From: Jay Wang <jay.wang2@arm.com>
To: Vladimir Medvedkin <vladimir.medvedkin@intel.com>
Cc: dev@dpdk.org, nd@arm.com, Jay Wang <jay.wang2@arm.com>
Subject: [PATCH v2 2/3] net/iavf: add NEON-optimised Tx burst function
Date: Mon, 20 Apr 2026 10:30:37 +0000 [thread overview]
Message-ID: <20260420103042.2836732-3-jay.wang2@arm.com> (raw)
In-Reply-To: <20260420103042.2836732-1-jay.wang2@arm.com>
This patch adds the NEON-optimised Tx burst function for Intel IAVF
driver on AArch64.
Signed-off-by: Jay Wang <jay.wang2@arm.com>
---
drivers/net/intel/iavf/iavf.h | 1 +
drivers/net/intel/iavf/iavf_rxtx.c | 15 ++-
drivers/net/intel/iavf/iavf_rxtx.h | 2 -
drivers/net/intel/iavf/iavf_rxtx_vec_neon.c | 120 ++++++++++++++++++++
4 files changed, 133 insertions(+), 5 deletions(-)

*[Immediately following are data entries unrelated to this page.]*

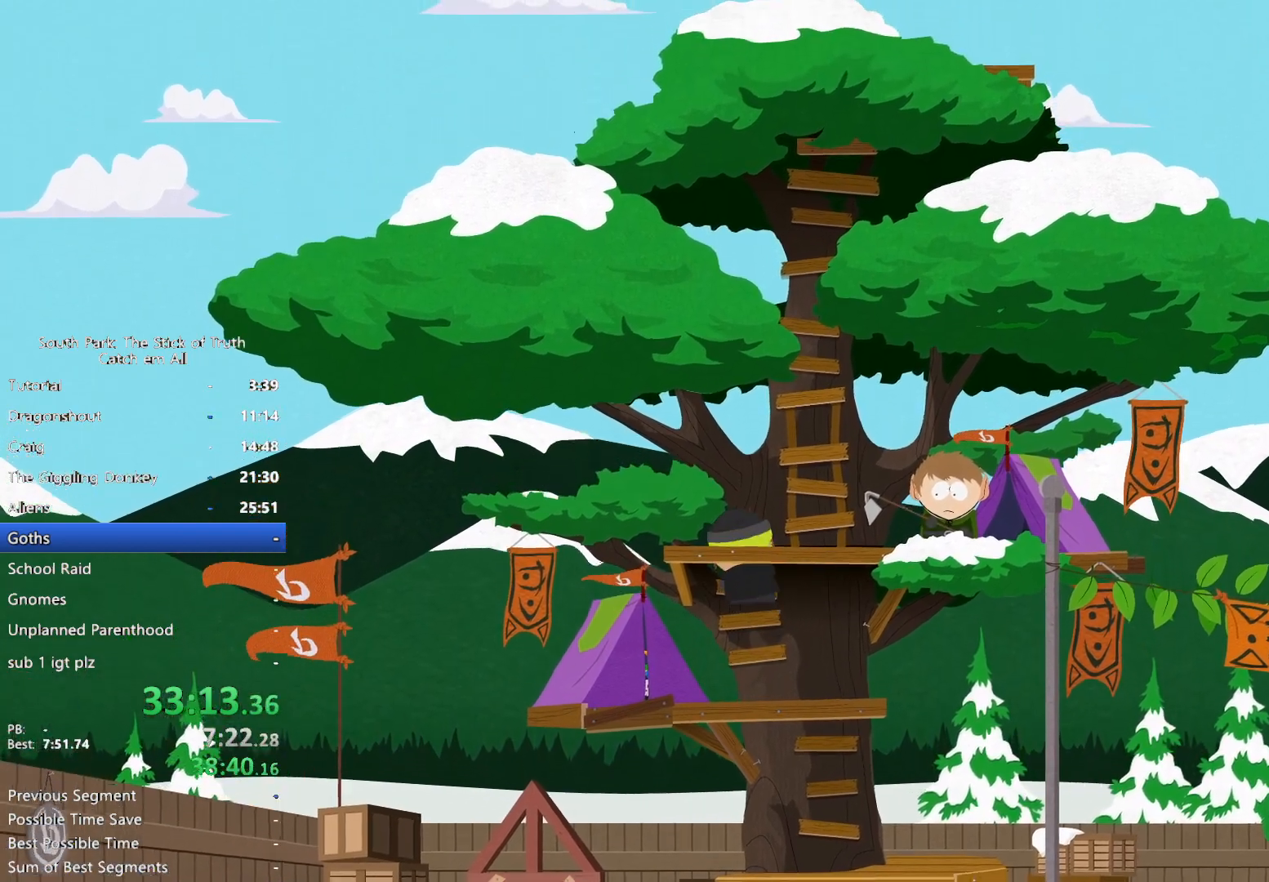
{"dt_ms": 500, "buttons": ["B"], "left_stick": "up-right", "right_stick": "center", "button_events": []}
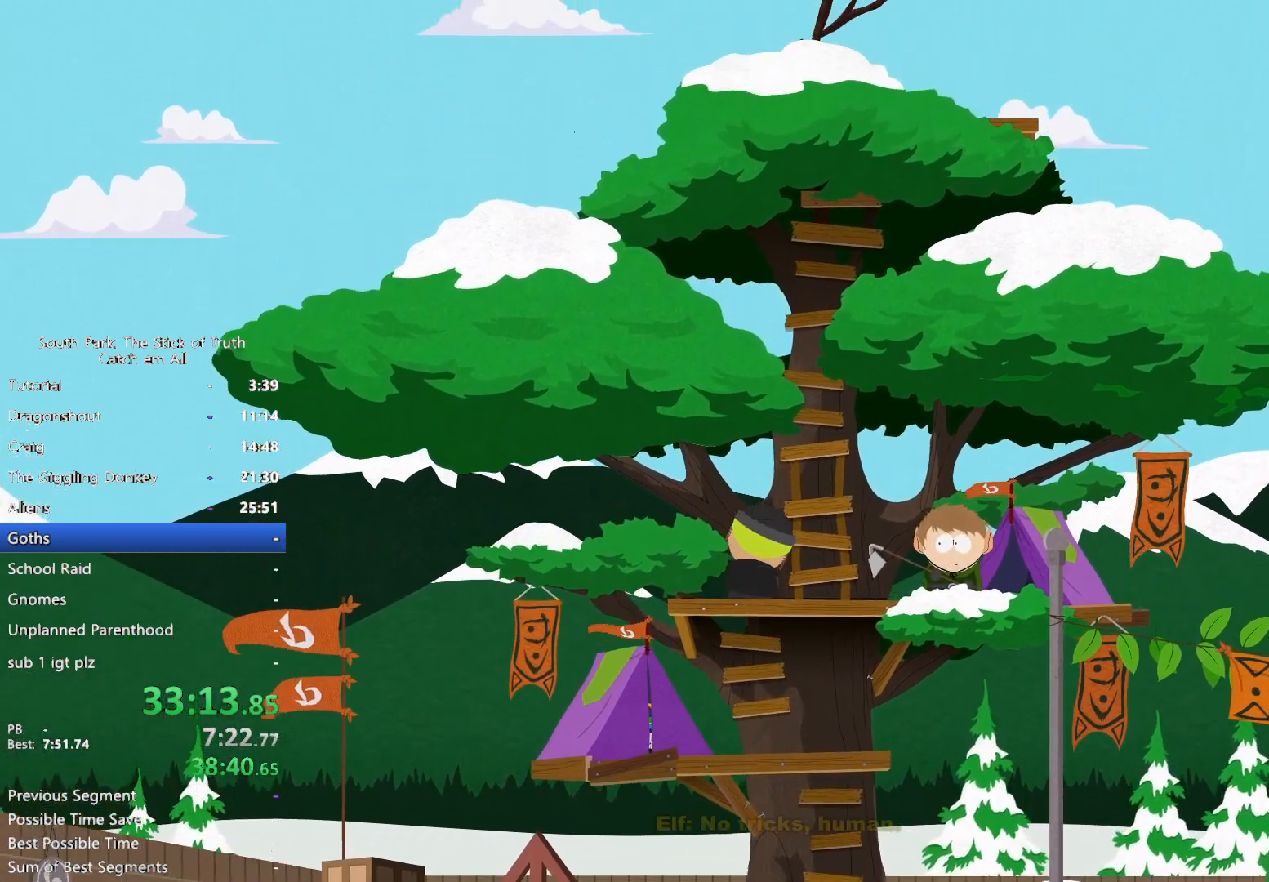
{"dt_ms": 500, "buttons": ["B"], "left_stick": "up", "right_stick": "center", "button_events": []}
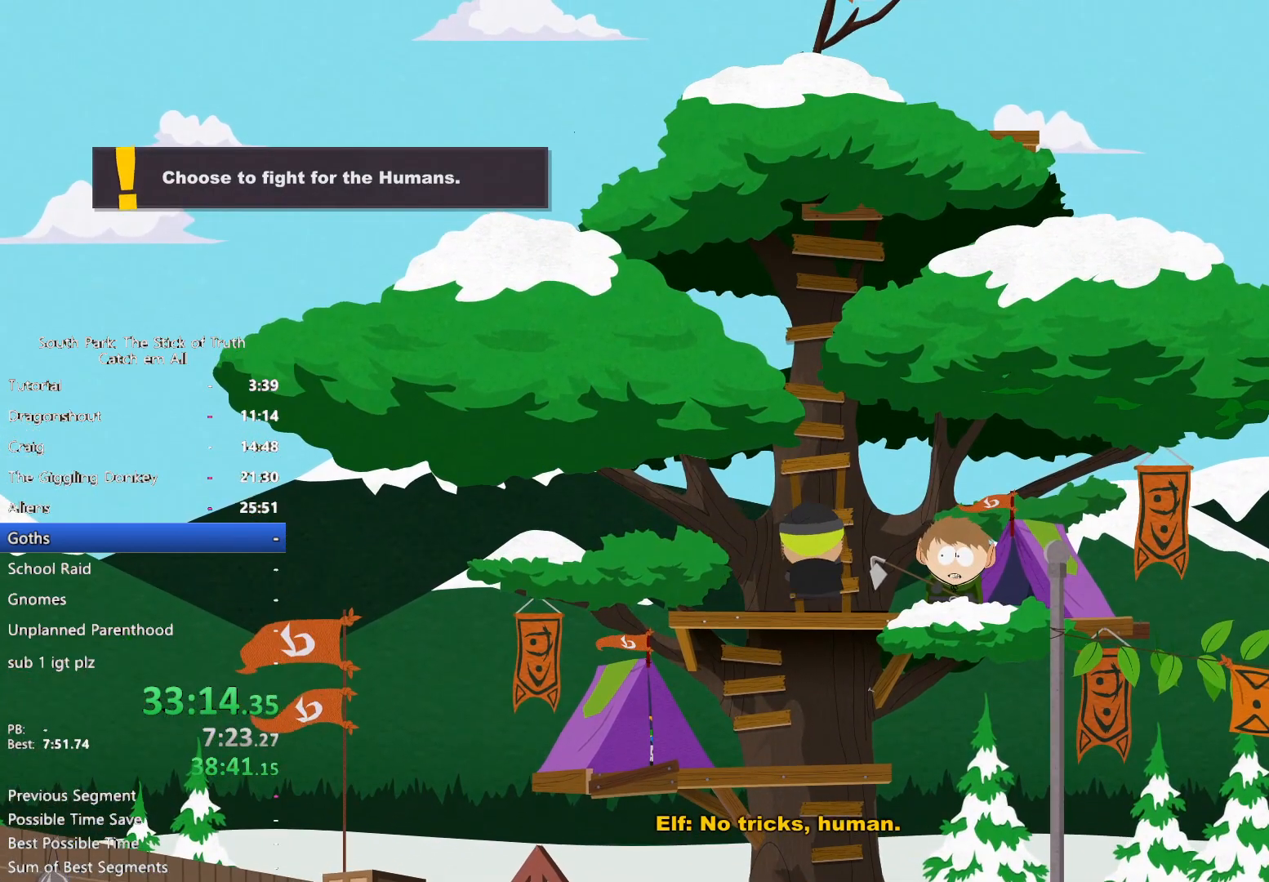
{"dt_ms": 500, "buttons": ["B"], "left_stick": "up", "right_stick": "center", "button_events": []}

diff --git a/drivers/net/intel/iavf/iavf.h b/drivers/net/intel/iavf/iavf.h
index e4936f3566..3e71d345a9 100644
--- a/drivers/net/intel/iavf/iavf.h
+++ b/drivers/net/intel/iavf/iavf.h
@@ -356,6 +356,7 @@ enum iavf_rx_func_type {
enum iavf_tx_func_type {
IAVF_TX_DISABLED,
IAVF_TX_DEFAULT,
+ IAVF_TX_NEON,
IAVF_TX_AVX2,
IAVF_TX_AVX2_OFFLOAD,
IAVF_TX_AVX512,
diff --git a/drivers/net/intel/iavf/iavf_rxtx.c b/drivers/net/intel/iavf/iavf_rxtx.c
index 15566a0e18..645bc5ccf6 100644
--- a/drivers/net/intel/iavf/iavf_rxtx.c
+++ b/drivers/net/intel/iavf/iavf_rxtx.c
@@ -3662,6 +3662,15 @@ static const struct ci_tx_path_info iavf_tx_path_infos[] = {
}
},
#endif
+#elif defined(RTE_ARCH_ARM64)
+ [IAVF_TX_NEON] = {
+ .pkt_burst = iavf_xmit_pkts_vec,
+ .info = "Vector Neon",
+ .features = {
+ .tx_offloads = IAVF_TX_VECTOR_OFFLOADS,
+ .simd_width = RTE_VECT_SIMD_128
+ }
+ },
#endif
};
@@ -3878,7 +3887,7 @@ iavf_set_tx_function(struct rte_eth_dev *dev)
IAVF_DEV_PRIVATE_TO_ADAPTER(dev->data->dev_private);
int mbuf_check = adapter->devargs.mbuf_check;
int no_poll_on_link_down = adapter->devargs.no_poll_on_link_down;
-#ifdef RTE_ARCH_X86
+#if defined(RTE_ARCH_X86) || defined(RTE_ARCH_ARM64)
struct ci_tx_queue *txq;
int i;
const struct ci_tx_path_features *selected_features;
@@ -3892,7 +3901,7 @@ iavf_set_tx_function(struct rte_eth_dev *dev)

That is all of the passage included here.